When, therefore, after a glorious day of intellectual exercise and frank bodily toil this most praiseworthy hostelry was reached, Mr. Neuchamp felt that fate had but small chance of doing him an injury on that particular night, had her intention been ever so unkind. He walked briskly up to the house, and was then and there taken in charge by a fresh-coloured, broad-shouldered, cheery individual, evidently the landlord, or a gross personal forgery of that functionary. He was promptly relieved of his knapsack, and lodged in the cleanest of bedrooms, with spoken and definite assurance of dinner.

‘I see you a-comin’ up the hill, with my glass, a good two miles off,‘ said Boniface. ‘You see, sir, there ain’t no other place but mine for twenty mile good. So I made the old woman have everything handy for a spatchcock. He always liked a spatchcock. Many a time he’s been a furragin’ and a rummagin’ over every nook and cranny of these here mountains till he must have walked them blessed iron legs of his very near off. Ha, ha, ha! You’ll excuse me, sir; but when I see the knapsack, I took you for the Rev. Mr. Marke, the heminent-geehol-holler.’
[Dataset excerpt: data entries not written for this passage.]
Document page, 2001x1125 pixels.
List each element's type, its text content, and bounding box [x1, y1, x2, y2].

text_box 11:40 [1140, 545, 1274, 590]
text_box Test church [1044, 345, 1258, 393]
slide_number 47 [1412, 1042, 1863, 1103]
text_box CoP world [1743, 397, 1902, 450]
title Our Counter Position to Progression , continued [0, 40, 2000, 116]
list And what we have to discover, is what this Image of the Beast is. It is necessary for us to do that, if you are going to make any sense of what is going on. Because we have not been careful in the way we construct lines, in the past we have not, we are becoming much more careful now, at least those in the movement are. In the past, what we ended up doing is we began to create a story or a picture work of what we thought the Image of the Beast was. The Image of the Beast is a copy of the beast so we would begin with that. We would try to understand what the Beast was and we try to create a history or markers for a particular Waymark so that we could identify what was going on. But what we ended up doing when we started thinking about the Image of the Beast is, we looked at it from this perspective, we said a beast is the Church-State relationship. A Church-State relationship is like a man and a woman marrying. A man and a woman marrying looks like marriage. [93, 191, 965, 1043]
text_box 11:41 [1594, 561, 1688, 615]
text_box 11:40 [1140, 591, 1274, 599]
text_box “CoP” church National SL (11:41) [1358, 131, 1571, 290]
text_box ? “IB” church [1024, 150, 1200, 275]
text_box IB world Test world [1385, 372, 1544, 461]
‘Geologist, I suppose you mean,’ asserted Ernest. ‘Well, I hope you are not deeply disappointed; I am glad to find that there’s a man in Australia besides myself who is fond of using his legs.’

‘Bless your heart, sir, you’ll find when you’ve a been in the country a few years more’ (here Ernest contracted his brow) ‘that there’s a many gentlemen likes a goodish long walk when they can get a bit of a holiday. There’s Counsellor Burley, he thinks nothing of a twenty-mile walk out and in, nor his brother neither. They all comes up to me when they want to stretch their legs a bit. But I must see to your tea, sir.’
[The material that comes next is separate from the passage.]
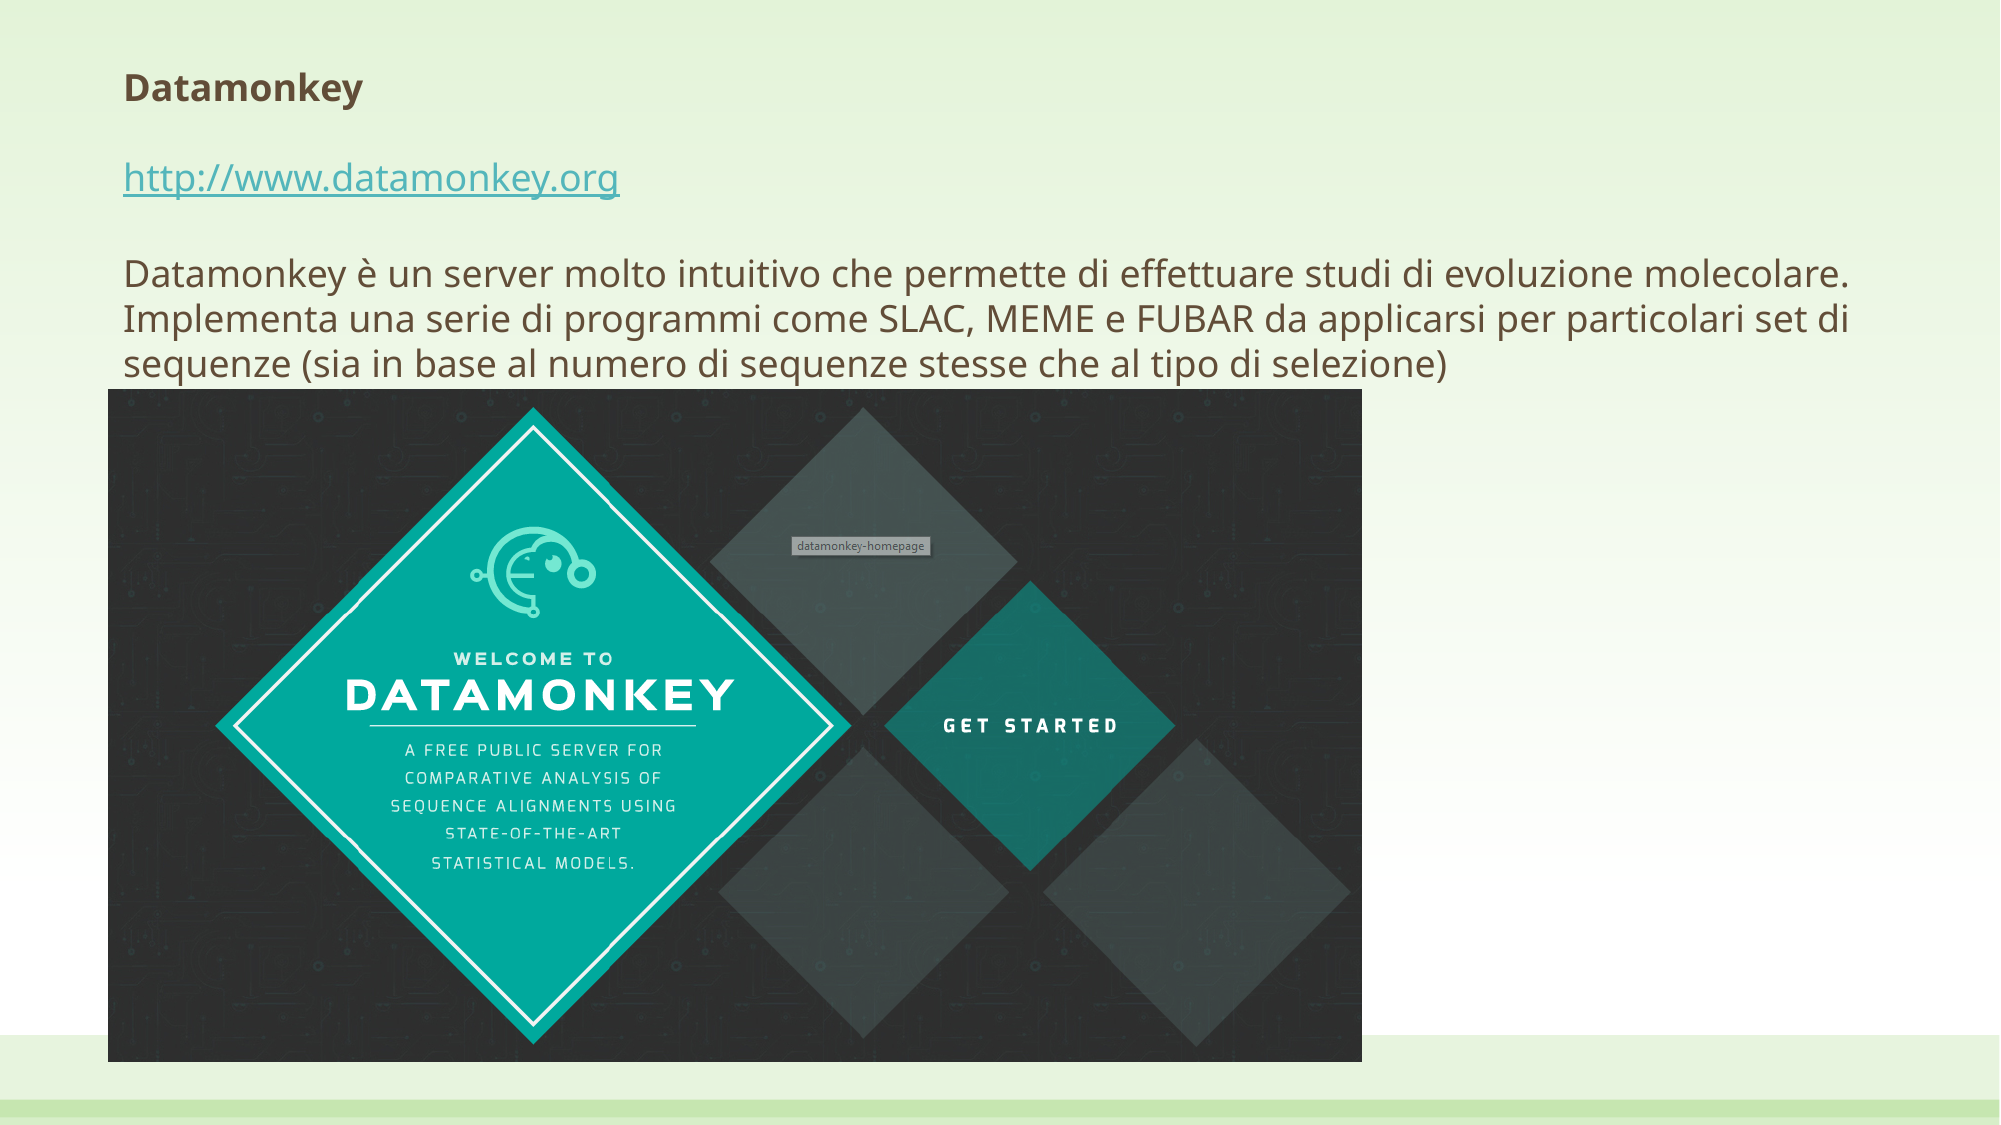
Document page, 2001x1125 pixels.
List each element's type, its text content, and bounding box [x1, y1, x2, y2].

text_box Datamonkey http://www.datamonkey.org Datamonkey è un server molto intuitivo che permette di effettuare studi di evoluzione molecolare. Implementa una serie di programmi come SLAC, MEME e FUBAR da applicarsi per particolari set di sequenze (sia in base al numero di sequenze stesse che al tipo di selezione) [108, 56, 1883, 392]
picture [108, 389, 1362, 1063]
Mr. Neuchamp was partly interested in this record of pedestrianism other than his own. Nevertheless, he experienced a shade of disappointment at finding that he was not in such a glorious monopoly of tourist life as he had imagined. However, as he stretched his slipper-encased feet on either side of the great fireplace, in which burned a fire, which the keen, almost frosty mountain air made pleasant and necessary, he came to the conclusion that ‘none but the brave,’ etc.; or, in other words, that no man who has not done a fair day’s journey, upon his own legs, if possible, can thoroughly, intensely, comprehensively enjoy a well-cooked, well-served evening meal, like unto the spatchcock which immediately followed, and put a period to these reflections.